This morning I was trouble shooting an upload issue on Ombre CSV data — the reason was “they changed the format again!“. While triaging the issues I saw a lot of counts of “1” in the sample that I was working with. A count of 1 means that only one unit of bacteria was detected. Most microbiologists would deem that to be unreliable, the bacteria may not actually be present, i.e. a “Ghost Bacteria Identification”.
As a result, I look at the 16s tests that has been uploaded to compute the percentages of ghosts in samples.

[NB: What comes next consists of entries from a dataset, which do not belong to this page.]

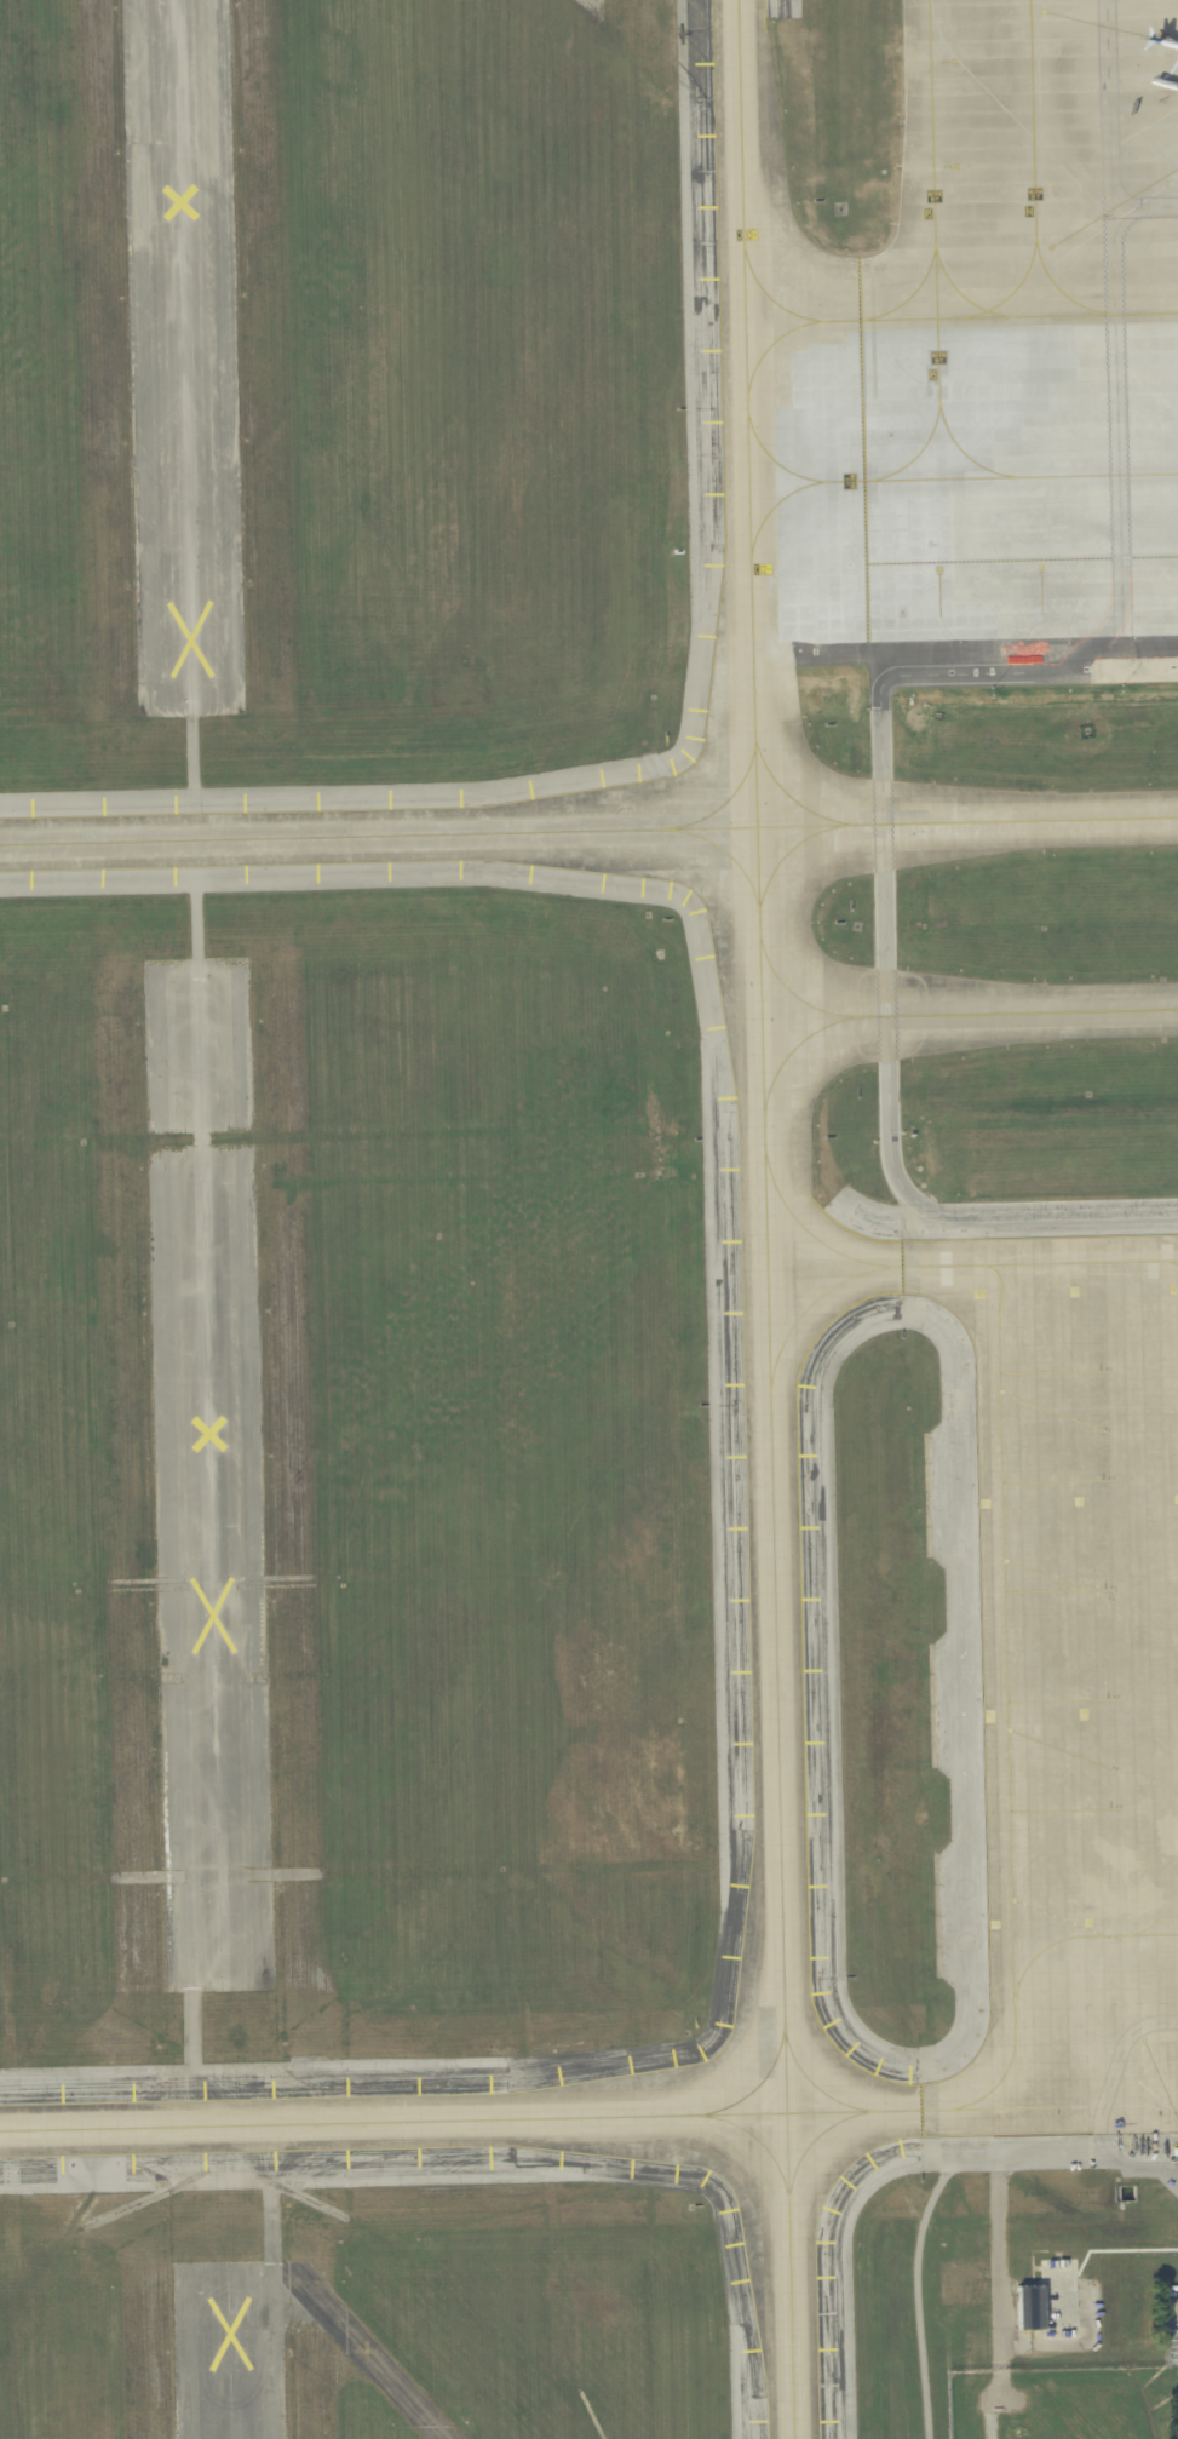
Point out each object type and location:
road: (1111, 135)
airport taxiway: (938, 205)
airport taxiway: (915, 295)
airport taxiway: (963, 296)
airport taxiway: (932, 323)
airport taxiway: (770, 357)
airport apron: (1011, 371)
airport taxiway: (963, 453)
airport taxiway: (924, 455)
airport taxiway: (774, 457)
airport taxiway: (942, 480)
road: (883, 746)
airport taxiway: (790, 796)
airport taxiway: (725, 800)
airport taxiway: (589, 830)
airport taxiway: (725, 850)
airport taxiway: (785, 852)
airport taxiway: (945, 1013)
airport taxiway: (791, 1048)
airport: (589, 1219)
airport taxiway: (765, 1219)
airport taxiway: (807, 1229)
airport taxiway: (1080, 1261)
airport taxiway: (1171, 1261)
airport taxiway: (941, 1264)
airport taxiway: (807, 1305)
airport apron: (1079, 1677)
airport taxiway: (1005, 1695)
airport taxiway: (1155, 1919)
airport taxiway: (1080, 1935)
airport taxiway: (811, 2082)
airport taxiway: (756, 2086)
road: (1103, 2103)
airport taxiway: (994, 2107)
airport taxiway: (460, 2118)
airport taxiway: (759, 2140)
airport taxiway: (811, 2140)
road: (998, 2262)
building: (963, 2282)
building: (1061, 2297)
building: (1030, 2306)
parking lot: (1171, 2341)
road: (991, 2403)
building: (1007, 2425)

| 16s Test from | Average | Lowest Rate | Highest Rate | Bacteria Reported |
| Biomesight | 22.1% | 0% | 35.3% | 611 |
| Thryve | 28.8% | 0% | 41.1% | 694 |
| Medivere | 20.5% | 19% | 22.3% | 756 |
| BiomeSightRdp | 11% | 1.9% | 20.0% | 476 |
| CerbaLab | 13.9% | 0% | 24% | Over 600 |
| SequentiaBiotech | 1.4% | 0% | 5% | 313 |
| CosmosId | 0.01% | 0% | 0.28% | 463 |
The numbers above suggests that reporting on ghosts results in more bacteria reports — which is a good marketing strategy. It is a questionable service to the consumers.
For myself, for my offline research database, I will be excluding counts of “1”. I may also offer an option to remove them on the upload page in the future. This is not a significant issue with shotgun reports.
“Buyer beware,” or caveat emptor
From Perplexity (Click to get sources):
In 16S microbiome sequencing, counts of “1” (single read assigned to a taxon in a sample) are generally not considered reliable for determining the true presence of that organism. Here’s why:
- Low-abundance signals (especially a single read) can easily result from sequencing errors, index hopping, cross-contamination, or misclassification in the bioinformatic pipeline.
- Studies show that only OTUs (Operational Taxonomic Units) with higher counts (usually >10 reads, and especially >1% relative abundance) are consistently detected with high reliability and quantification accuracy.
- Single-read taxa are much more likely to be false positives or background noise. They typically do not pass statistical filtering thresholds used in rigorous microbiome analysis.
- Many pipelines recommend removing OTUs present in very low abundances (often <10 reads or <0.1–1% relative abundance) for reliable interpretation.
Summary:
- Counts of “1” should be viewed as unreliable noise and not taken as meaningful evidence of that organism’s presence in your microbiome sample.
- Reliable detection begins at much higher read counts and relative abundances, with reproducibility improving rapidly as counts increase.
Best practices:
- Filter out taxa with extremely low counts for clinical or quantitative interpretation.
- Use statistical and bioinformatic guidelines to set raw count and relative abundance thresholds for reporting results.
If you see a taxon with just one assigned read in your 16S data, consider it an artifact rather than true biological detection unless verified by other means.